By 2000, there were about 65 m2 of plantings per 1 resident of the city. The total area of green spaces exceeds 31 thousand hectares, including 68 parks,
166 gardens, 730 squares, 232 boulevards, 750 green streets. The city's parks are located in various landscape conditions: on the lower and upper
terraces of the Gulf of Finland coast< (Strelna, Peterhof and Lomonosov parks), moraine plain (Pushkin city parks), Kama hills
(Shuvalovsky Park, aspen Grove).
The basis of a number of parks are natural forests that still retain their rock composition (Sosnovka, Specific Park).
Many parks created in the post-war years are divided into areas where woody vegetation was virtually absent (Moscow Victory Park, Primorsky Victory Park).
On the outskirts of the city, there are still woodlands left over from the subzone of the southern taiga: Yuntolovskaya forest dacha, Rzhevsky forest Park ,
forest Islands along the Okhta river, the Tallinn highway, between the Neva river and the railway to Moscow .
Environmental problem
According to the Ministry of natural resources and ecology of the Russian Federation, St. Petersburg took the second place in the
environmental rating of major Russian cities in 2011. There are 21 automatic air monitoring stations in the city. Emissions
to the atmosphere in 2009 amounted to 625.3 thousand tons. The number of emissions of harmful substances per capita is 135.9 kg
per year, per unit area of 434.5 tons per km2. 91.9% of all emissions are generated by transport. In 2009, compared to the previous
year, the number of emissions increased by 1% in transport, from stationary sources by 9.8 %.
The ecological state of the Neva river, the Neva Bay and the Gulf of Finland is unsatisfactory.
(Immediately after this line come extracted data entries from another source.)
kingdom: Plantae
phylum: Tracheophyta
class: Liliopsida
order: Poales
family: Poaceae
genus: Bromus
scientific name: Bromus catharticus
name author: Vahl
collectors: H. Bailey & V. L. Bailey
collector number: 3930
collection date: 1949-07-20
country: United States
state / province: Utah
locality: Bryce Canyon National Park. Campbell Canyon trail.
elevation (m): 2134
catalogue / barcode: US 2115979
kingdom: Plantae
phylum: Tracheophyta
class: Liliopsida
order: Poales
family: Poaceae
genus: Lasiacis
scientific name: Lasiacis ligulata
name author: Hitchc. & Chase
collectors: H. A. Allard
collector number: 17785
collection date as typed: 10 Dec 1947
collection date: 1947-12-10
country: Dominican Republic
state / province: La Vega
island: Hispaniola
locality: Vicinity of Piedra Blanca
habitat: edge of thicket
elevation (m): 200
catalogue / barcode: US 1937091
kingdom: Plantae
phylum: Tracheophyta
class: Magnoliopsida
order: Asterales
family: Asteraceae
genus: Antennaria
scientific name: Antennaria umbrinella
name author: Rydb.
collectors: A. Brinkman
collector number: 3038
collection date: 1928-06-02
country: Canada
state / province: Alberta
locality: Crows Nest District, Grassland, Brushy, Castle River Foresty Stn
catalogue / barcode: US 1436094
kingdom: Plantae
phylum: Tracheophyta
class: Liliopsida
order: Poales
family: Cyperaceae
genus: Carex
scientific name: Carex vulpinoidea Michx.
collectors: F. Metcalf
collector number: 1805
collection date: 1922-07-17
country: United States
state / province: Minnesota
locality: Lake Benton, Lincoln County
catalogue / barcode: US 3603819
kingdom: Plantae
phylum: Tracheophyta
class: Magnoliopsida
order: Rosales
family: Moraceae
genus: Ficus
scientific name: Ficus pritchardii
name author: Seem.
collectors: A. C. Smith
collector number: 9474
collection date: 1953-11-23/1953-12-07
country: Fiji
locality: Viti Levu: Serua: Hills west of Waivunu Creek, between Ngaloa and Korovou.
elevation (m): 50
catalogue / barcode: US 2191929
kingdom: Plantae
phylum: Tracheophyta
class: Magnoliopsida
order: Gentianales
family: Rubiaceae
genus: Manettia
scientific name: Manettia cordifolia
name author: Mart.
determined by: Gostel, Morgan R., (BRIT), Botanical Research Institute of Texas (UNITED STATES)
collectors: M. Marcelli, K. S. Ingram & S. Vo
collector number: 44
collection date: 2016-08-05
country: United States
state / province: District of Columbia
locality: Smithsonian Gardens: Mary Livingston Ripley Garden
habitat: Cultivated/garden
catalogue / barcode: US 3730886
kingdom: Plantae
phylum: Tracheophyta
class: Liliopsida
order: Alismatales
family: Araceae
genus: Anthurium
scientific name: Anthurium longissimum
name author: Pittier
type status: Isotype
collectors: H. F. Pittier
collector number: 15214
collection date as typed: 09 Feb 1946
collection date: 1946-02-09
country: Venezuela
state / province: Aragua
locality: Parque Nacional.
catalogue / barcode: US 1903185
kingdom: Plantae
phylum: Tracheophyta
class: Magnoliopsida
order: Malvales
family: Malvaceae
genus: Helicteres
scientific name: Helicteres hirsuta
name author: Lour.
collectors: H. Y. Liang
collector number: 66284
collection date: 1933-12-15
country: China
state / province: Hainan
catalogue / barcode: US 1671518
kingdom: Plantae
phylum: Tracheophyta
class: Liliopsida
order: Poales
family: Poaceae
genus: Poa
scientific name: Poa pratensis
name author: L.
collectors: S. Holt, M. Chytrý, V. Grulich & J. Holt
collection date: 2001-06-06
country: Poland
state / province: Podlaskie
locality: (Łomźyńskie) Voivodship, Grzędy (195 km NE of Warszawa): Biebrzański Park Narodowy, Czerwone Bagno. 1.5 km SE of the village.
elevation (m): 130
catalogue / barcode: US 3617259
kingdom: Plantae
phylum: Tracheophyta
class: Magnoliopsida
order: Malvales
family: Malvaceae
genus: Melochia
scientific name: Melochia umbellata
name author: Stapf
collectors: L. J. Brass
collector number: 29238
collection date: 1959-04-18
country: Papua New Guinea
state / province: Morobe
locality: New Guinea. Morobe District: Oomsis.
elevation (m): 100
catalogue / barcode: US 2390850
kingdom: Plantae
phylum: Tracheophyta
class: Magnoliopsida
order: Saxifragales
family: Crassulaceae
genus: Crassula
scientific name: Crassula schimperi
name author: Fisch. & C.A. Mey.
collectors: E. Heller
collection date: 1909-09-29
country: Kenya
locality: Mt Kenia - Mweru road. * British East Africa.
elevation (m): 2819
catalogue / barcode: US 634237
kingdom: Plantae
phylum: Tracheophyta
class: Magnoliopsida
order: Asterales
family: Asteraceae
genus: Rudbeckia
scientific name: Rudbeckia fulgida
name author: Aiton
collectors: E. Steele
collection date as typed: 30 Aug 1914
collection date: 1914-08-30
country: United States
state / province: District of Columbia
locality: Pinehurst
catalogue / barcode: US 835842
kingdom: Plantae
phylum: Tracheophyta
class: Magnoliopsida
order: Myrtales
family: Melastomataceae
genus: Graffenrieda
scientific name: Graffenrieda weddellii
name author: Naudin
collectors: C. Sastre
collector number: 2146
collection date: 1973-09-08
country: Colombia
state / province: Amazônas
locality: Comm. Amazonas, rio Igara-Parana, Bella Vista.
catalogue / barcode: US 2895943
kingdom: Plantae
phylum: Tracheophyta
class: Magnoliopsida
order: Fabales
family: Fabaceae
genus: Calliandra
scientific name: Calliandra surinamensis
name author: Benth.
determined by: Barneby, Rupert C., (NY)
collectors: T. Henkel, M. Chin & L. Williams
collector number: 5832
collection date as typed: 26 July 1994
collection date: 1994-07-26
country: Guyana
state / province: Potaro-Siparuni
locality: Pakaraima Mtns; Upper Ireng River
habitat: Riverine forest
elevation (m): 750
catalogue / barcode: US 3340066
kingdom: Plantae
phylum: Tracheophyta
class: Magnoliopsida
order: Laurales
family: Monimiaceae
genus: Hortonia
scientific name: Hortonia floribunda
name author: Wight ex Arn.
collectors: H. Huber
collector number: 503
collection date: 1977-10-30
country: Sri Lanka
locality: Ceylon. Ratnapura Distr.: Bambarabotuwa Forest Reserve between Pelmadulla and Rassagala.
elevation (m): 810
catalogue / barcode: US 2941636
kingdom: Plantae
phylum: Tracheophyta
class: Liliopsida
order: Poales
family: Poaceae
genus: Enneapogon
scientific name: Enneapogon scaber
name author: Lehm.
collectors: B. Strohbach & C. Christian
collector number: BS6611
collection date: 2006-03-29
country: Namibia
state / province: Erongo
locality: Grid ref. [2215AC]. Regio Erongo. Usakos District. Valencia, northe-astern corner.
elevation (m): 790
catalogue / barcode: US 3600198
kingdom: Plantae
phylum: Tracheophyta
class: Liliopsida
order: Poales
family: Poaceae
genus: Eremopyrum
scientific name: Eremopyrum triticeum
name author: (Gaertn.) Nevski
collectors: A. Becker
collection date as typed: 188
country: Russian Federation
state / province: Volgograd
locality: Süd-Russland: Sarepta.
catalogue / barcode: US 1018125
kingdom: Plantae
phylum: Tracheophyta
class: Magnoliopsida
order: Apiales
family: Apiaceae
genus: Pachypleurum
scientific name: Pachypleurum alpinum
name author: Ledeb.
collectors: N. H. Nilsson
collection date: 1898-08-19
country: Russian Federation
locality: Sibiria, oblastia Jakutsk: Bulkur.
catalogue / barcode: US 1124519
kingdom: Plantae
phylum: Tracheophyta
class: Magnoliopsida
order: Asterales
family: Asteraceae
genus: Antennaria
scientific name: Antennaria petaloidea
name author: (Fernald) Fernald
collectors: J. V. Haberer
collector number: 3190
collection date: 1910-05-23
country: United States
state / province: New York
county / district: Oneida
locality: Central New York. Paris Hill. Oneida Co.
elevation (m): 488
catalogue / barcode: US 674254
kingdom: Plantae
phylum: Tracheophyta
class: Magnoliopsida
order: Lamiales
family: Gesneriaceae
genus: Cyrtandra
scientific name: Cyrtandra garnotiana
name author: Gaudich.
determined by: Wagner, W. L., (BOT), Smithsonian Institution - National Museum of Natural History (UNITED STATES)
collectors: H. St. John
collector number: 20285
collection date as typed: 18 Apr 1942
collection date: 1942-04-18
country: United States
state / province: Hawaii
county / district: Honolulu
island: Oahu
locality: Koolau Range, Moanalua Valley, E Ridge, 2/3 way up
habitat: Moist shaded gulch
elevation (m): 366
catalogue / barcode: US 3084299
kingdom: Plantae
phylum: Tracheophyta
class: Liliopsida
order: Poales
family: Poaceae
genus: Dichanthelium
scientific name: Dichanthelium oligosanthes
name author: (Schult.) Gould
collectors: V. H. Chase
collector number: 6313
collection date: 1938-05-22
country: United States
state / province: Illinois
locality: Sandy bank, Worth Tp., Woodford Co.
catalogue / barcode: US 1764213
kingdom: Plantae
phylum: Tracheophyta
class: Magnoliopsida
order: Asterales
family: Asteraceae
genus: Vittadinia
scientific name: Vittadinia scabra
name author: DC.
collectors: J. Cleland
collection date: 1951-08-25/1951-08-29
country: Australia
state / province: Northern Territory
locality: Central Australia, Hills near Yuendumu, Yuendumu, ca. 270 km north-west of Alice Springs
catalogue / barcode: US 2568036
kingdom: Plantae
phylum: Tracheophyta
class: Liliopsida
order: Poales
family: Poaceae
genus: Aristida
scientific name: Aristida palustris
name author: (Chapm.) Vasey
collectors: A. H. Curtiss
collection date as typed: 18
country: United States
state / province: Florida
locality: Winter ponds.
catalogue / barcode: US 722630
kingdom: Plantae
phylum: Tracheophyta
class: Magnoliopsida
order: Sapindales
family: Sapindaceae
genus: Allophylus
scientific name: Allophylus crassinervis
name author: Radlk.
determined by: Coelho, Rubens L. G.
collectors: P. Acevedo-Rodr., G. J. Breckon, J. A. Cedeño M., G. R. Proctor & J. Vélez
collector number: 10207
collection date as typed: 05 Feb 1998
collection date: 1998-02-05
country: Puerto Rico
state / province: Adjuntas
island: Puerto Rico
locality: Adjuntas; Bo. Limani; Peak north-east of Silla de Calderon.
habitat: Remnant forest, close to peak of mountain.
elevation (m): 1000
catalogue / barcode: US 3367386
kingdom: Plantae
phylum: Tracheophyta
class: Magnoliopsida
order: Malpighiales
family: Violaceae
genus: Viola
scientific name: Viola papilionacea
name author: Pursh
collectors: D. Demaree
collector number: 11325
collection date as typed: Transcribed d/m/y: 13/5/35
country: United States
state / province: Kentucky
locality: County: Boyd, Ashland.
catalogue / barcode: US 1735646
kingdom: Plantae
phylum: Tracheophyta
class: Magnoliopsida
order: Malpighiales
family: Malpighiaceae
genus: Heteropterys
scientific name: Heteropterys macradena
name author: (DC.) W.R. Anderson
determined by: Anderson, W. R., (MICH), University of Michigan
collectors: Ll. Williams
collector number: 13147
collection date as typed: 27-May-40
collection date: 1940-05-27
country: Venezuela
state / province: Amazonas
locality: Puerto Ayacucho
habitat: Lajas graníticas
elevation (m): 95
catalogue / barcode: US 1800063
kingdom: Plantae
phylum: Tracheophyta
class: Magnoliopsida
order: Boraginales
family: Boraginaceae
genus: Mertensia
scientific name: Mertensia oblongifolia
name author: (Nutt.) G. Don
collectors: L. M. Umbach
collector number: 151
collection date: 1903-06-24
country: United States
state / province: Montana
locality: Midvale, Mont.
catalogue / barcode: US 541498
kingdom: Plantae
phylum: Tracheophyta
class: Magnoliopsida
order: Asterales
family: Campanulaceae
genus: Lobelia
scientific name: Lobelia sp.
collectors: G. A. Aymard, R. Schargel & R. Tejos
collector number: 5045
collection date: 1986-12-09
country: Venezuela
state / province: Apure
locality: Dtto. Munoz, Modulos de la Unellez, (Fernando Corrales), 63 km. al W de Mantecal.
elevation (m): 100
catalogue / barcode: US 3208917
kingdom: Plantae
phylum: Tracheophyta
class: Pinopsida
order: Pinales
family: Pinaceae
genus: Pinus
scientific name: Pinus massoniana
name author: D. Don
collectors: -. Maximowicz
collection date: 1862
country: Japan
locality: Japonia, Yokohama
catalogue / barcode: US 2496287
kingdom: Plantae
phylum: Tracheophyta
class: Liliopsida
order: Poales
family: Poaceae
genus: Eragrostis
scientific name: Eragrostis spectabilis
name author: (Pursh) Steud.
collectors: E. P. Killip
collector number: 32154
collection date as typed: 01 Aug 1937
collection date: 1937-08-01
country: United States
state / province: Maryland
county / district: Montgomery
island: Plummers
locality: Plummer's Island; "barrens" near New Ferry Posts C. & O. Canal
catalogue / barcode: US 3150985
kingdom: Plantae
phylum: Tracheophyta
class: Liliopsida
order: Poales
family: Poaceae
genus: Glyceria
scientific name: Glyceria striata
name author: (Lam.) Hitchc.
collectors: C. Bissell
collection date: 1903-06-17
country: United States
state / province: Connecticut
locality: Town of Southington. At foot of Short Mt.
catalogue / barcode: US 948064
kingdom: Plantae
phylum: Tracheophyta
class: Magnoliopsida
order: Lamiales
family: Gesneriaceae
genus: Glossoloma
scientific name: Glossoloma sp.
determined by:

Within the city limits, Neva is
polluted by industrial effluents, hundreds of industrial enterprises drain waste into it. Oil products are actively transported along the Neva
river. More than 80 thousand tons of pollutants enter the river every year. Every year, the St. Petersburg Committee for nature
management records on average more than 40 oil spills in the Neva water area. In 2013, the Rospotrebnadzor of St. Petersburg
recognized only one of the 24 beaches in the city as suitable for swimming. In 2009, the city generated 8 million m3 of solid
waste. Industry is a source of various waste products, much of which is a serious threat to the environment. Waste of classes
I—III was transported to the Krasny Bor landfill (30 km South of the city in the Tosnensky district of the Leningrad region) for
disposal of toxic waste, products of chemical, medical, and industrial enterprises until 2014.
In connection with the commissioning of structures to protect St. Petersburg from floods, the water exchange of the Neva Bay
with the Eastern part of the Gulf of Finland decreased by 10-20%, which gave an additional contribution to the increase in the
concentration of biogens in the Neva Bay. The poor choice of discharge sites of the Northern and South-Western treatment facilities
and high soil contamination in some areas of the Neva Bay contribute to the overall situation. The concern began the gradual
eutrophication of the shallow parts of the Gulf of Finland between the city and the dam and the consequent rotting remains of plants,
which may eventually lead to further eutrophication of the reservoir and expelling them from the waters of the vast areas of the Neva Bay,
moreover, in soils which will be buried a significant amount of harmful compounds.